- Born: Owen Lebakeng Sejake Daveyton, Gauteng, South Africa
- Occupation: Actor
- Years active: 1971–present
- Notable work: Tsotsi, Beat the Drum, Empini, Yizo Yizo

= Owen Sejake =

South African actor

Owen Lebakeng Sejake (born 1950) is a South African stage, film, and television actor known for his roles in Tsotsi (2005), Beat the Drum (2003), and several acclaimed local television dramas including Yizo Yizo, Zone 14, and Empini. He has worked across theatre, film, and television for over five decades and is recognised as one of South Africa;s veteran actors.

== Early life ==
Sejake was born in 1950 in the township of Daveyton in Ekurhuleni Metropolitan Municipality, Gauteng, South Africa. He began his acting career in 1971 and saw it as a way of taking part in the struggle against apartheid.

== Career ==

=== Theatre ===
Sejake's theatre career spans numerous acclaimed productions. He has performed in works such as Death and the King's Horseman by Wole Soyinka and The Captain's Tiger by Athol Fugard. His other theater credits include Ipi Tombi I & II, Milestones, Marabi, and Prophets in the Sky. In interviews, he has reflected on the evolution of South African theatre and the importance of storytelling in the post-apartheid era.

=== Film ===
Sejake gained international attention for his film roles. He portrayed Nobe in Beat the Drum (2003) and Gumboot Dlamini in the Academy Award–winning film Tsotsi (2005), directed by Gavin Hood. His filmography also includes Hijack Stories (2000), Mandela and De Klerk (1997), Country of My Skull (2004), Knuckle City (2019), and Shot Down (1999).

=== Television ===
Sejake has appeared in a range of South African television series, including Yizo Yizo, Ke Nako, Soul City, Zone 14, and Fallen.

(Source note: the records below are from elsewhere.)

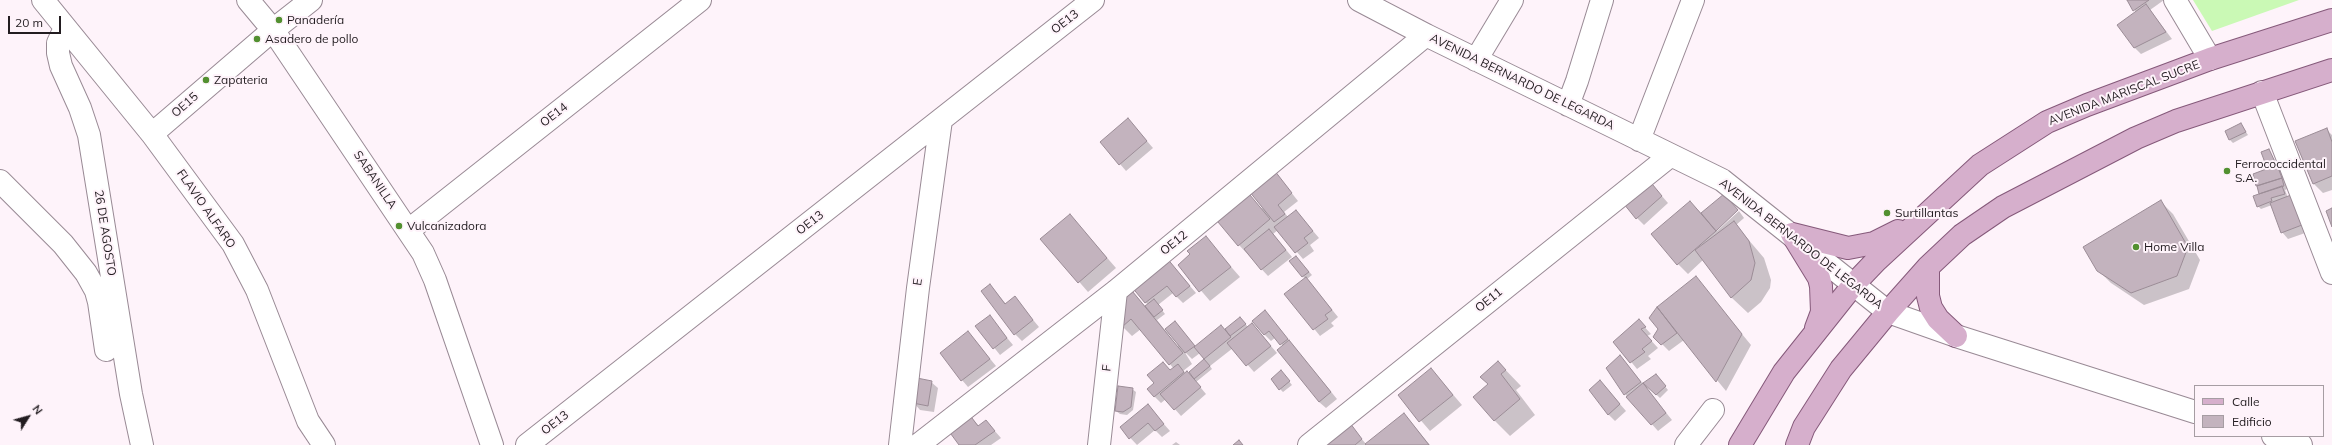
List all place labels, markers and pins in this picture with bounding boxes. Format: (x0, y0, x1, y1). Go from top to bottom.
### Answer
place label: Panadería (287, 13, 344, 27)
marker: Panadería (274, 15, 284, 25)
place label: Asadero de pollo (265, 32, 358, 46)
marker: Asadero de pollo (252, 34, 262, 44)
place label: Zapateria (214, 73, 268, 87)
marker: Zapateria (201, 75, 211, 85)
place label: Ferrococcidental S.A. (2235, 157, 2326, 185)
marker: Ferrococcidental S.A. (2222, 166, 2232, 176)
place label: Surtillantas (1895, 206, 1958, 220)
marker: Surtillantas (1882, 208, 1892, 218)
place label: Vulcanizadora (407, 219, 486, 233)
marker: Vulcanizadora (394, 221, 404, 231)
place label: Home Villa (2144, 240, 2204, 254)
marker: Home Villa (2131, 242, 2141, 252)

In 2009, he portrayed President Nkosi in the second season of 90 Plein Street. In 2024, he joined the Showmax political drama Empini as General Moeti.

== Acting style and influence ==
Sejake is fluent in multiple South African languages, including Sesotho, Setswana, isiZulu, isiXhosa, Afrikaans, and English.

He is known for portraying both township characters and national figures, and has been described as a bridge between older theatrical traditions and contemporary South African storytelling.

== Awards and recognition ==

- Best Supporting Actor Award at the Monaco International Film Festival for Beat the Drum (2003).

- Vita Award nominations for Best Actor in a Musical (Once on This Island, 1993) and Best Supporting Actor (Marabi, 1996).

== Personal life ==
In a 2017 interview with TimesLIVE, Sejake stated that he has avoided scandals throughout his career by focusing on his work and family life. Sejake also commented on tensions between veteran and younger actors, urging collaboration and mentorship within the industry.

== Selected filmography ==

=== Film ===

- Beat the Drum (2003) – Nobe

- Tsotsi (2005) – Gumboot Dlamini

- Hijack Stories (2000) – Bra Dan

- Knuckle City (2019)

- Country of My Skull (2004)

- Mandela and De Klerk (1997)

=== Television ===

- Yizo Yizo (SABC 1)

- Ke Nake

- Soul City

- Zone 14

- Fallen

- 90 Plein Street (2009) – President Nkosi

- Empini (2024) – General Moeti

== Legacy ==
With a career spanning over fifty years, Sejake is considered one of South Africa's most respected veteran actors.His performances in socially conscious dramas and films have contributed to South Africa's post-apartheid cultural landscape, inspiring a new generation of performers.